• 本文抜粋:
--- --- ---

ファイターズ広報、記す。BACK NUMBER
外国人選手の成否握るキーマン、
プロ野球の「通訳」という仕事。
text by
高山通史Michifumi Takayama
photograph byKyodo News
posted2019/03/04 17:00
今季も先発の柱と期待されるマルティネス(右)と、昨季まで在籍したレアード(左)はともに日本の生活にも馴染み、持てる力を十分に発揮。
時には「出産」に立ち会ったことも……。
シーズン中は、さらにハードになるという。ナイターでの遠征時の行動パターンを、J広報に聞いてみた。試合は午後6時開始で、チーム宿舎出発は午後3時30分過ぎがオーソドックスなパターン。私も含めて、日中はデスクワークに勤しむこともあるが、プライベートな時間も過ごしている。
G通訳はどうか、というと緊迫感に満ち満ちている。午前7時には起床してシャワーを浴び、いつ外出しても良いように私服に着替え、髪型もセットをするのだという。外国人選手から、いつでも買い物などの誘い、要請を受けられるように身支度をするのだそうだ。
それから、着信等があった場合すぐに分かるように携帯電話を傍らに置いて、私服のまま「二度寝」をするのだそうだ。連絡があるのかどうかは分からないが、それでも万全の準備を毎日、整えている。経費の精算、ビザ取得、航空券の手配、また外国人選手の家族や関係者のケアなど適宜柔軟に、そしてベストの対応をする。自分のためではなく、すべて寄り添う選手のためである。
J通訳は着任1年目の昨年、しびれる思いをした。
マルティネス投手の夫人が、5月に出産予定だった。夫に見守られて産みたいとの意向があり、米国へと帰国せずに日本で出産したいと希望していた。米国での主流は無痛分娩で、それに対応できそうなクリニックを探し回ったのだという。5~6施設ほど調査をして、1つに絞り込んだ。
独身のG広報にとっては、もちろん経験も、想像もできない作業だったことは、容易に推察できる。それでも、1つの喜びがあったという。マルティネス夫人が、その年を終えるころ、こう伝えてきたという。
「私が日本で一番美味しかった和食は、産後に病院で食べた日本食よ。本当に美味しかったわ」。苦労が報われた、という。
別れをもって、任務をまっとうする仕事。
そばで見ていても、非常に特殊な業務である。数値化しづらく、何をもって成果とするのか。それを実感する瞬間はあるのか。
通訳のやりがいとは――
ともにお立ち台に立った時、また勝利のハイタッチを交わした時……。いろいろと、幸せを感じる場面は推察できるが、意外な答えがG広報から返ってきたのだ。昨シーズンまで在籍したレアード、トンキンの両選手の退団が決まり、しばらくしてからのことだった。
「今まで本当にありがとう。よくしてもらって感謝をしている」
別れの時、ようやく通訳の任務をまっとうするのだろう。寂しさの対極に、充足感がある険しい仕事である。
この春、ファイターズの通訳陣は、また新しい外国人たちとの出会いに恵まれた。いつか訪れる必然の別れまで、全身全霊で尽くす。

--- --- ---

• 提供データ:
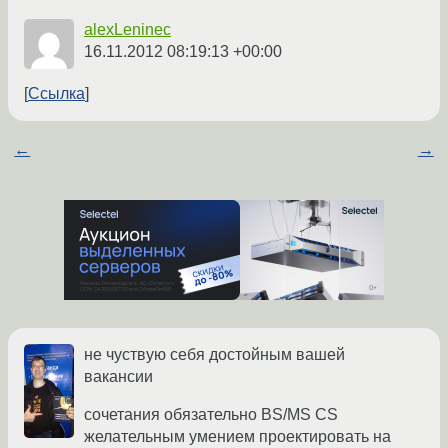
alexLeninec
16.11.2012 08:19:13 +00:00
Ссылка
←
→
не чуствую себя достойным вашей
вакансии
сочетания обязательно BS/MS CS
желательным умением проектировать на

--- --- ---

• 課題一覧:
1. 本文の「ファイターズ広報、記す。BACK NUMBER」から「J通訳は着任1年目の昨年、しびれる思いをした。」までを、一字も変えずに抜き出して返すこと。
2. 次の(a)〜(c)が本文の内容と合うかどうかを判定し、それぞれ「はい」か「いいえ」で答えたうえで、決め手となる本文の語句をそのまま引用せよ。(a) マルティネス投手の夫人は、米国に帰国して出産することを希望していた。(b) 出産のためのクリニックは、5〜6施設ほど調査して1つに絞り込まれた。(c) ナイターでの遠征時、チーム宿舎の出発は午後3時30分過ぎがオーソドックスなパターンである。
解答の根拠には本文だけを用いる。

• 解答一覧:
1.
ファイターズ広報、記す。BACK NUMBER
外国人選手の成否握るキーマン、
プロ野球の「通訳」という仕事。
text by
高山通史Michifumi Takayama
photograph byKyodo News
posted2019/03/04 17:00
今季も先発の柱と期待されるマルティネス(右)と、昨季まで在籍したレアード(左)はともに日本の生活にも馴染み、持てる力を十分に発揮。
時には「出産」に立ち会ったことも……。
シーズン中は、さらにハードになるという。ナイターでの遠征時の行動パターンを、J広報に聞いてみた。試合は午後6時開始で、チーム宿舎出発は午後3時30分過ぎがオーソドックスなパターン。私も含めて、日中はデスクワークに勤しむこともあるが、プライベートな時間も過ごしている。
G通訳はどうか、というと緊迫感に満ち満ちている。午前7時には起床してシャワーを浴び、いつ外出しても良いように私服に着替え、髪型もセットをするのだという。外国人選手から、いつでも買い物などの誘い、要請を受けられるように身支度をするのだそうだ。
それから、着信等があった場合すぐに分かるように携帯電話を傍らに置いて、私服のまま「二度寝」をするのだそうだ。連絡があるのかどうかは分からないが、それでも万全の準備を毎日、整えている。経費の精算、ビザ取得、航空券の手配、また外国人選手の家族や関係者のケアなど適宜柔軟に、そしてベストの対応をする。自分のためではなく、すべて寄り添う選手のためである。
J通訳は着任1年目の昨年、しびれる思いをした。

2.
(a) いいえ。「米国へと帰国せずに日本で出産したいと希望していた」
(b) はい。「5~6施設ほど調査をして、1つに絞り込んだ」
(c) はい。「チーム宿舎出発は午後3時30分過ぎがオーソドックスなパターン」